Before I Go To Sleep

Nicole Kidman takes a selfie to keep herself awake during this dreary movie

Before you go to sleep in your cinema chair watching BEFORE I GO TO SLEEP, you might witness Nicole Kidman waking up to Colin Firth and having no memory of him being her husband or, presumably starring with him in a far, far better film called The Railway Man.

You see, after she goes to sleep, she loses all memory of the day before. Has she been sleeping with Guy Pearce and he has given her a memento? We wish.

After dull hubby has scurried off to work, Nicole gets a phone call from her doctor, played by Mark Strong, telling her she won’t remember him, but to go to the closet and find a box that contains prompts that will remind her of her therapy so far.

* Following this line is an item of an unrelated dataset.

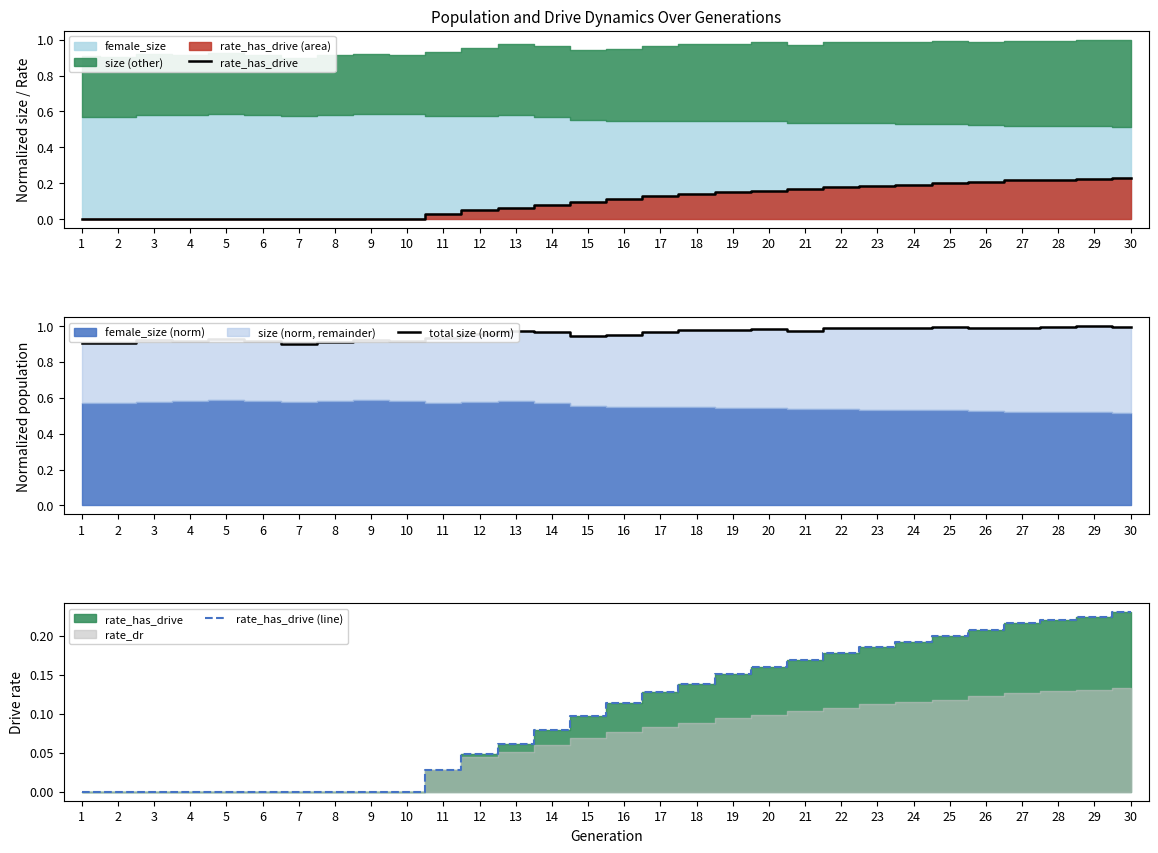

What is the maximum value for rate_has_drive (line)?

0.2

It’s selective prompting though, some memory flooding in foul flashback, others a timid trickle,- she doesn’t know her own address but knows where her husband works and where she used to meet an old friend…

BEFORE I GO TO SLEEP is a film about amnesia that is totally forgettable. All you’ll remember is that someone forgot to tell the film makers that a thriller should be edge of your seat not edge of your sleep.

Thrilling as a warm, blood pumping hump would be to a necrophiliac, BEFORE I GO TO SLEEP was directed by Rowan Joffe who has confused amnesia with anaemia, producing a particularly thin thriller, less a cat among the pigeons, more a bloodless coo.

Colin Firth and Mark Strong sleepwalk through their roles, with Nicole trying hard to make some semblance of sense to her somnambulistic character.

The film seems to have rested on the laurels of the bestselling book by S J Watson on which it is based but has been put to bed far too early with suspense bordering on lethargy and suspension of disbelief ludicrous.

Mandrax or movie, BEFORE I GO TO SLEEP is chalk to the mature, ripened cheese of Gone Girl. Kidman and Firth are no match for Pike and Affleck.